WORK TASK:
Can you continue the AKS production checklist from where it stops?

READING TEXT:
-- Opening Marker --
AKS Production Checklist: What Microsoft Doesn't Tell You

The Azure documentation will get you a running AKS cluster in 10 minutes. It will not get you a production-ready AKS cluster. This post is the checklist I run through on every AKS deployment.

The Minimal Viable Production Cluster

A production AKS cluster needs at minimum:

Managed identity (not service principal) for node authentication
Private API server or at least authorized IP ranges
Multiple node pools — system and user separated
Cluster autoscaler configured correctly
Azure CNI (not kubenet) for enterprise networking
Azure Policy add-on for governance
Container Insights for observability

Terraform Configuration

hcl

resource "azurerm_kubernetes_cluster" "main" {
  name                = "aks-${var.environment}-${var.location_short}"
  location            = azurerm_resource_group.main.location
  resource_group_name = azurerm_resource_group.main.name
  dns_prefix          = "aks-${var.environment}"
  kubernetes_version  = var.kubernetes_version
 
  # Use managed identity, not service principal
  identity {
    type = "SystemAssigned"
  }
 
  # Private cluster — no public API server
  private_cluster_enabled             = true
  private_dns_zone_id                 = azurerm_private_dns_zone.aks.id
 
  # System node pool — only system workloads
  default_node_pool {
    name                = "system"
    vm_size             = "Standard_D4s_v5"
    node_count          = 3
    min_count           = 3
    max_count           = 5
    enable_auto_scaling = true
    os_disk_type        = "Ephemeral"
    vnet_subnet_id      = azurerm_subnet.aks_nodes.id
 
    node_labels = {
      "kubernetes.azure.com/mode" = "system"
    }
 
    node_taints = ["CriticalAddonsOnly=true:NoSchedule"]
  }
 
  network_profile {
    network_plugin    = "azure"
    network_policy    = "calico"
    load_balancer_sku = "standard"
    outbound_type     = "userDefinedRouting"  # Route through firewall
  }
 
  azure_active_directory_role_based_access_control {
    managed                = true
    admin_group_object_ids = [var.aks_admin_group_id]
    azure_rbac_enabled     = true
  }
 
  oms_agent {
    log_analytics_workspace_id = azurerm_log_analytics_workspace.main.id
  }
 
  microsoft_defender {
    log_analytics_workspace_id = azurerm_log_analytics_workspace.main.id
  }
 
  workload_identity_enabled = true
  oidc_issuer_enabled       = true
 
  lifecycle {
    ignore_changes = [kubernetes_version]
  }
}
 
# Separate user node pool for application workloads
resource "azurerm_kubernetes_cluster_node_pool" "user" {
  name                  = "user"
-- Closing Marker --
DATA PROVIDED:
-- Opening Marker --
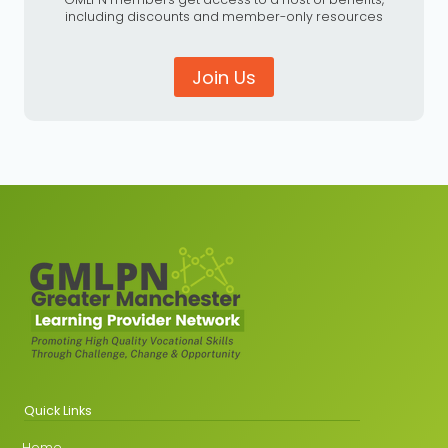
including discounts and member-only resources
Join Us
Quick Links
Home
-- Closing Marker --
RESULT OF THE TASK:
  kubernetes_cluster_id = azurerm_kubernetes_cluster.main.id
  vm_size               = "Standard_D8s_v5"
  min_count             = 2
  max_count             = 20
  enable_auto_scaling   = true
  os_disk_type          = "Ephemeral"
  vnet_subnet_id        = azurerm_subnet.aks_nodes.id
  mode                  = "User"
 
  node_labels = {
    "workload-type" = "application"
  }
}

Never use kubenet in enterprise

Azure CNI assigns real VNet IP addresses to pods, which enables network policies, private endpoints to pods, and proper integration with Azure Firewall. Kubenet breaks all of this. The trade-off (smaller addressable pod range) is worth it.

Workload Identity Setup

Service principals are a security liability. Use Workload Identity instead — it binds a Kubernetes service account to an Azure managed identity with no long-lived credentials:

bash

# Create user-assigned managed identity for your app
az identity create \
  --name "id-myapp-${ENVIRONMENT}" \
  --resource-group "${RG_NAME}"
 
# Get the client ID and object ID
CLIENT_ID=$(az identity show --name "id-myapp-${ENVIRONMENT}" \
  --resource-group "${RG_NAME}" \
  --query clientId -o tsv)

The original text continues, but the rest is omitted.